* **Description of the task**: Reproduce every line of the material below, character for character.

Recorded data
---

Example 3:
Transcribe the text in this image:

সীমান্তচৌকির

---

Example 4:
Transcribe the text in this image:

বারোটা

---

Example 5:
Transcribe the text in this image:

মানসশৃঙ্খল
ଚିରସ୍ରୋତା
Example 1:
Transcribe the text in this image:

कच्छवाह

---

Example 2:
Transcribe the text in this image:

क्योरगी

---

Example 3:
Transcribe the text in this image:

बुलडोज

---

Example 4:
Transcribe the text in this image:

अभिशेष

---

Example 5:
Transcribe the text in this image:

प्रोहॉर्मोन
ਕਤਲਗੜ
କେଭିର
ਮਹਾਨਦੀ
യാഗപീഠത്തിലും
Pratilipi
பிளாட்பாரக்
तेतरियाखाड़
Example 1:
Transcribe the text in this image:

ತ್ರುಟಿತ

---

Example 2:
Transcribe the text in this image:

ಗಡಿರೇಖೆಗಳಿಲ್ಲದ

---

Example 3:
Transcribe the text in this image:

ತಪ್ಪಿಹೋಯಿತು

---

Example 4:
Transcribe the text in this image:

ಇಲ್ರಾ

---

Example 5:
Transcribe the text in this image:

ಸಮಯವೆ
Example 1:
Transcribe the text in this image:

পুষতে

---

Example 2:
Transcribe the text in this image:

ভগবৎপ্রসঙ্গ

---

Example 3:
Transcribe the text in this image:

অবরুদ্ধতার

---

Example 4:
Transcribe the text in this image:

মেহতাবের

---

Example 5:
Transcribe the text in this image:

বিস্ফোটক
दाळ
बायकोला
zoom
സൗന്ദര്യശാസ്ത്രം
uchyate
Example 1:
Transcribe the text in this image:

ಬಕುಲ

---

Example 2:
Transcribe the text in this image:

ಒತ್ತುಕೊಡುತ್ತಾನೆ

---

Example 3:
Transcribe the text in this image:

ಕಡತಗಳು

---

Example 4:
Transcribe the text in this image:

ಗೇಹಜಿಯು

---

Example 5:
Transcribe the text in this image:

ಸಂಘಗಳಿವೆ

* **The reply**:
---

Example 3:
Transcribe the text in this image:

সীমান্তচৌকির

---

Example 4:
Transcribe the text in this image:

বারোটা

---

Example 5:
Transcribe the text in this image:

মানসশৃঙ্খল
ଚିରସ୍ରୋତା
Example 1:
Transcribe the text in this image:

कच्छवाह

---

Example 2:
Transcribe the text in this image:

क्योरगी

---

Example 3:
Transcribe the text in this image:

बुलडोज

---

Example 4:
Transcribe the text in this image:

अभिशेष

---

Example 5:
Transcribe the text in this image:

प्रोहॉर्मोन
ਕਤਲਗੜ
କେଭିର
ਮਹਾਨਦੀ
യാഗപീഠത്തിലും
Pratilipi
பிளாட்பாரக்
तेतरियाखाड़
Example 1:
Transcribe the text in this image:

ತ್ರುಟಿತ

---

Example 2:
Transcribe the text in this image:

ಗಡಿರೇಖೆಗಳಿಲ್ಲದ

---

Example 3:
Transcribe the text in this image:

ತಪ್ಪಿಹೋಯಿತು

---

Example 4:
Transcribe the text in this image:

ಇಲ್ರಾ

---

Example 5:
Transcribe the text in this image:

ಸಮಯವೆ
Example 1:
Transcribe the text in this image:

পুষতে

---

Example 2:
Transcribe the text in this image:

ভগবৎপ্রসঙ্গ

---

Example 3:
Transcribe the text in this image:

অবরুদ্ধতার

---

Example 4:
Transcribe the text in this image:

মেহতাবের

---

Example 5:
Transcribe the text in this image:

বিস্ফোটক
दाळ
बायकोला
zoom
സൗന്ദര്യശാസ്ത്രം
uchyate
Example 1:
Transcribe the text in this image:

ಬಕುಲ

---

Example 2:
Transcribe the text in this image:

ಒತ್ತುಕೊಡುತ್ತಾನೆ

---

Example 3:
Transcribe the text in this image:

ಕಡತಗಳು

---

Example 4:
Transcribe the text in this image:

ಗೇಹಜಿಯು

---

Example 5:
Transcribe the text in this image:

ಸಂಘಗಳಿವೆ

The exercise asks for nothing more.